- _Your task_: For each line of the listing that includes the word "Most", show the whole line.

- _Data for analysis_:
★ ★ ★ ★

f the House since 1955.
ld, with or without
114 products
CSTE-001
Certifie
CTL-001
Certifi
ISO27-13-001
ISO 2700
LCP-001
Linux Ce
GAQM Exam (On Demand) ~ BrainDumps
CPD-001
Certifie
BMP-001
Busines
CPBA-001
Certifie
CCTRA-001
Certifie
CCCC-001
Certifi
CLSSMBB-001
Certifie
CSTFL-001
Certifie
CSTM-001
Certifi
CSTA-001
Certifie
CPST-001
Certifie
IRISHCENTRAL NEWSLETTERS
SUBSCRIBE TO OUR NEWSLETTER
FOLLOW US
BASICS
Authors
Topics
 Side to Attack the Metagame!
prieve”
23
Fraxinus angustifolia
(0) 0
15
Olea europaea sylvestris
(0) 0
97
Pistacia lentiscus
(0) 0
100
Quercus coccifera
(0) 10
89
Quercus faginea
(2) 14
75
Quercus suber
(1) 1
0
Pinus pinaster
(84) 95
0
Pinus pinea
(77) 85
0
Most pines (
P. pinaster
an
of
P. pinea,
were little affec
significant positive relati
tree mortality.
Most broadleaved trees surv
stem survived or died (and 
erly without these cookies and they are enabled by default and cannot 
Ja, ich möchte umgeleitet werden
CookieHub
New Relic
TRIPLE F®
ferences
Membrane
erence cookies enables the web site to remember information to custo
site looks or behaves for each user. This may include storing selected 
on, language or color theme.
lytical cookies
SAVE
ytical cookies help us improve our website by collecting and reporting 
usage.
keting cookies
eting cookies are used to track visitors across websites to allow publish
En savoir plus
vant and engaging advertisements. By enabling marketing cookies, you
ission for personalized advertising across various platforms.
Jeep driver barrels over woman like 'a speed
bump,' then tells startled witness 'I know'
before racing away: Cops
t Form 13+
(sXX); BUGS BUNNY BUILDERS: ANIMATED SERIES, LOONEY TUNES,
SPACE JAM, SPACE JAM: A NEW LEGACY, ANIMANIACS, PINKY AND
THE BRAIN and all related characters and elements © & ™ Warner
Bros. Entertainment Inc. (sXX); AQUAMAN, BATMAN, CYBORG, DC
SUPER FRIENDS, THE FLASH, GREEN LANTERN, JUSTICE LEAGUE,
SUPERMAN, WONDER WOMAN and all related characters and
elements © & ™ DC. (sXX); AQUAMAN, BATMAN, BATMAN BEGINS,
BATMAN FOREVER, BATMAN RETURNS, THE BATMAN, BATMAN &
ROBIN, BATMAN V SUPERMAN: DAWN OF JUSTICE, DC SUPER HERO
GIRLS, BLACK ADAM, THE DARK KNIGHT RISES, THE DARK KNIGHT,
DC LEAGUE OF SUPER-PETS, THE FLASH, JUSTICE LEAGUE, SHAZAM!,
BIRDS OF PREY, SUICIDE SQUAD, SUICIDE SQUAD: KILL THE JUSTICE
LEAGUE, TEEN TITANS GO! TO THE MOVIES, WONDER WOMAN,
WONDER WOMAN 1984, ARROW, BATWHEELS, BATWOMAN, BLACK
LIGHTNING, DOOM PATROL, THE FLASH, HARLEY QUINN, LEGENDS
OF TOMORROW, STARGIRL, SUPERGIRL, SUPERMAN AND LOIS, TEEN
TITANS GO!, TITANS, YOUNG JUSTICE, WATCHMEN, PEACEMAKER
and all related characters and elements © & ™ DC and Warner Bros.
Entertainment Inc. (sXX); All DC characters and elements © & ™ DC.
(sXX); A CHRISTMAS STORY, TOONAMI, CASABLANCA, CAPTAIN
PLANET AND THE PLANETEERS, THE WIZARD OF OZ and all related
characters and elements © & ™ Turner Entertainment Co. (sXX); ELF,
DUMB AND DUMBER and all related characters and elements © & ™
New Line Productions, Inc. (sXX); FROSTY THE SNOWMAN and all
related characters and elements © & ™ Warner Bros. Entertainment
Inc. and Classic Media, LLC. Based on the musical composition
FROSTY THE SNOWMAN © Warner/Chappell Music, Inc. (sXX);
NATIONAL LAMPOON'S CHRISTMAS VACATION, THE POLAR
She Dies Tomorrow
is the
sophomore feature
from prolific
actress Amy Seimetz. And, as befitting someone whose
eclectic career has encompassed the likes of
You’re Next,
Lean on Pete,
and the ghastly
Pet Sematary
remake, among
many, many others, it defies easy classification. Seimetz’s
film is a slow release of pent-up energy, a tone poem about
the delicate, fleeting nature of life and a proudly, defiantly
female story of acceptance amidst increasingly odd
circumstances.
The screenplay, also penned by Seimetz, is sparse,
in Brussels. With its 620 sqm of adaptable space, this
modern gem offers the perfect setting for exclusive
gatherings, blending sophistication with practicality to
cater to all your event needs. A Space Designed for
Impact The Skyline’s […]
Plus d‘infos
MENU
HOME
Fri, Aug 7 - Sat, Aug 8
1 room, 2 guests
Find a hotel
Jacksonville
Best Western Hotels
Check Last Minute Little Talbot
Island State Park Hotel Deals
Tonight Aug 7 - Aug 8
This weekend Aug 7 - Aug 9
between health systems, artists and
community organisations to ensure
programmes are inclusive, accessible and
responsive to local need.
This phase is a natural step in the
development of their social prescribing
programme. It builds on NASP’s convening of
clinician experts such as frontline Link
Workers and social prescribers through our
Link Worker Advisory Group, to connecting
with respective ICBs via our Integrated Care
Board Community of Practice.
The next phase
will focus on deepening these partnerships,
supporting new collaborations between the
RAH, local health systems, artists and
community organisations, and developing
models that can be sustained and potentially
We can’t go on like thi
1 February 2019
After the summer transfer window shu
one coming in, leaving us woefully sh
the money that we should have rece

★ ★ ★ ★

- _Output of the task_:
Most pines (
Most broadleaved trees surv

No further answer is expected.